Gwadabe, said currency speculators pushing the naira to forceful depreciation through their illegal activities will continue to insure losses.

Speaking to financial journalists on market development, ABCON President,  Aminu Gwadabe, said forex speculators are taking huge risks with their funds, as the CBN has enough financial muscle to defend the naira and close the widening gaps between official and parallel market rates.

Although the naira has tumbled against the dollar at the parallel market, it has remained stable at N379 to dollar at the official CBN rate.

According to Gwadabe, with $35.6 billion foreign reserves, the CBN has what it takes to punish the enemies of the economy forcing  the naira  to depreciate through speculative activities.
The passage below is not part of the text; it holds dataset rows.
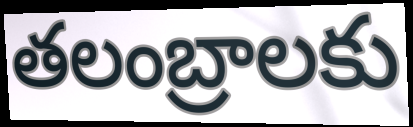
తలంబ్రాలకుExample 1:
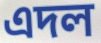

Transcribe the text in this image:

এদল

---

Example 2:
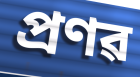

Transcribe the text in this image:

প্ৰণৱ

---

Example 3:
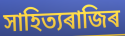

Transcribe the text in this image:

সাহিত্যৰাজিৰ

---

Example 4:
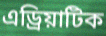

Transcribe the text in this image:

এড্ৰিয়াটিক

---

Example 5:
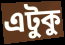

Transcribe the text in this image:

এটুকু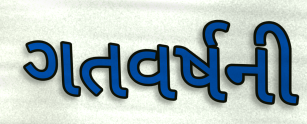
ગતવર્ષની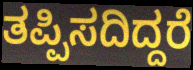
ತಪ್ಪಿಸದಿದ್ದರೆ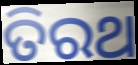
ତିରଥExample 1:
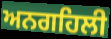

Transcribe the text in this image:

ਅਨਗਹਿਲੀ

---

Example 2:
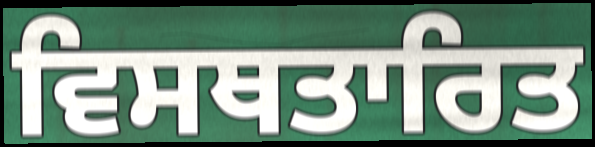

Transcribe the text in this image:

ਵਿਸਥਤਾਰਿਤ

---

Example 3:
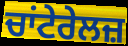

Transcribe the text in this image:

ਚਾਂਟੇਰੇਲਜ਼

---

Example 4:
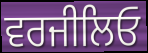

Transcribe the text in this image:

ਵਰਜੀਲਿਓ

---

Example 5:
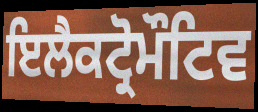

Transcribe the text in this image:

ਇਲੈਕਟ੍ਰੋਮੌਟਿਵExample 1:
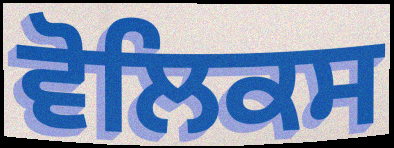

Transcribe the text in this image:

ਵੋਲਿਕਸ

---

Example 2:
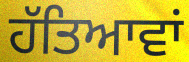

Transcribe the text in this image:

ਹੱਤਿਆਵਾਂ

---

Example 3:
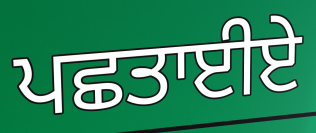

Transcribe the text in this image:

ਪਛਤਾਈਏ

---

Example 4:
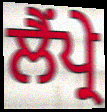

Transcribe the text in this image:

ਲੈਂਪ੍ਰੇ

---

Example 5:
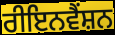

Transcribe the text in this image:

ਰੀਇਨਵੈਂਸ਼ਨ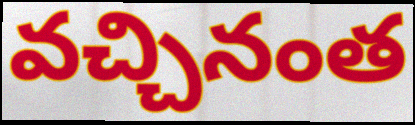
వచ్చినంతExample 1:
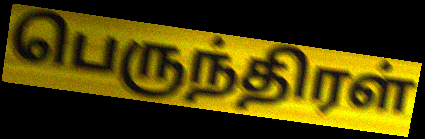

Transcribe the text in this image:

பெருந்திரள்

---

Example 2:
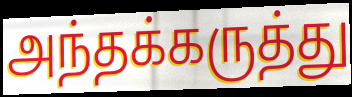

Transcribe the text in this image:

அந்தக்கருத்து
According to him,  the funding of Bureaux De Change (BDCs) has also helped to deepen the forex market and reduce the level of forex scarcity that always formed the basis for speculative activities.

He said that with the CBN having the needed financial strength to fund the market, the rates will soon converge to save the naira.

He said exchange rate unification will further narrow the gap between official and parallel has been canvassed by the International Monetary Fund and the World Bank because it makes for positive transparency, it makes for clarity of direction and drastically reduces  speculative demand for the naira.

“I think that the CBN by pushing the official  foreign exchange rate from N306, N360 to N379 to dollar is in line with market demands. It has also helped to narrow the official-parallel market rates gap that formed the basis of ridiculous speculations among unpatriotic forex dealers and spectators,” he said.